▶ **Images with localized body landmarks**
* * * * * * *

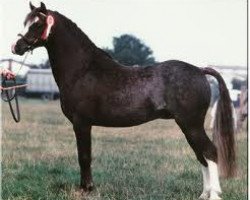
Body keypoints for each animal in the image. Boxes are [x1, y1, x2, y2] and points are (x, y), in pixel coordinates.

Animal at [12, 2, 236, 199]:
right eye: (25, 22)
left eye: (37, 24)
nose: (16, 47)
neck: (84, 70)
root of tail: (199, 70)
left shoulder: (81, 123)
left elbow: (84, 157)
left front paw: (86, 189)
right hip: (189, 126)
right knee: (202, 156)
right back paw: (204, 194)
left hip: (191, 125)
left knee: (209, 152)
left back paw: (214, 195)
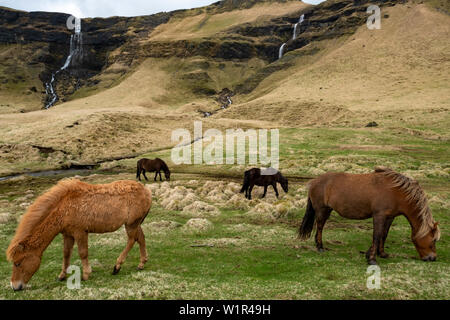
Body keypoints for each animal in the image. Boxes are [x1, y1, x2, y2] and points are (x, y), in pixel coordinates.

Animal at [5, 179, 153, 292]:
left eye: (18, 263)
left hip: (131, 224)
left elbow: (83, 253)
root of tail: (146, 191)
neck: (64, 207)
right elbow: (66, 254)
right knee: (141, 238)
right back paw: (142, 263)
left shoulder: (80, 232)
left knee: (132, 240)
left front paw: (86, 275)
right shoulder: (68, 235)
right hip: (135, 224)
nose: (15, 286)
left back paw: (117, 266)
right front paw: (62, 275)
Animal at [298, 168, 442, 264]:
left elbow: (383, 234)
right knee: (320, 226)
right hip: (321, 210)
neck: (396, 191)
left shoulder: (389, 217)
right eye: (433, 240)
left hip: (327, 210)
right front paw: (372, 259)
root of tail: (314, 181)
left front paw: (380, 253)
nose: (432, 258)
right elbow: (377, 235)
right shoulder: (379, 215)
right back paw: (320, 247)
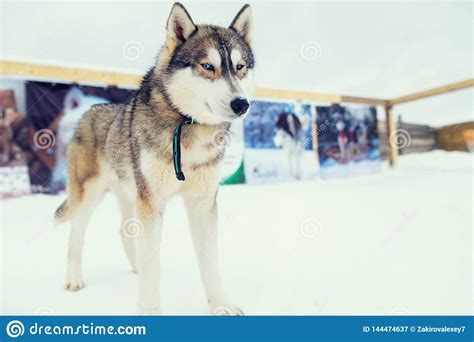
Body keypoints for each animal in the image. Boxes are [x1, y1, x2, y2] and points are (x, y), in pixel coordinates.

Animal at [54, 2, 256, 316]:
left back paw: (134, 267)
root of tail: (89, 112)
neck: (188, 126)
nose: (241, 104)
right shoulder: (151, 202)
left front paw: (221, 304)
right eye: (207, 66)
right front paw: (148, 311)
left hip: (129, 193)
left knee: (125, 233)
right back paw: (74, 279)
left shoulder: (202, 202)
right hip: (88, 196)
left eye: (239, 67)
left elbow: (209, 261)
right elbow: (153, 265)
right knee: (76, 234)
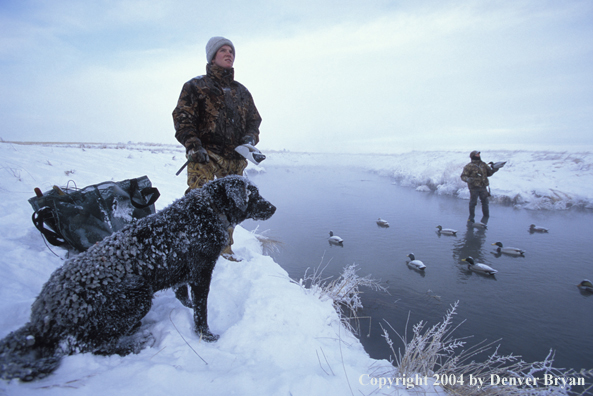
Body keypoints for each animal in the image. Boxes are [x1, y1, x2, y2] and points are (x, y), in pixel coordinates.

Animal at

* * * * * * *

▶ **What you will do**
Copy out nothing but the lines from the beginning of the records through the one that contains "left shoulder: (81, 123)". Skip the pictures.

▶ **Solution**
Body keypoints for each animal in the image. Boxes are [x1, y1, x2, y2] and points are (x, y), in pixel coordinates.

Animal at [12, 2, 236, 199]:
right eye: (25, 22)
left eye: (37, 24)
nose: (16, 47)
neck: (84, 70)
root of tail: (199, 70)
left shoulder: (81, 123)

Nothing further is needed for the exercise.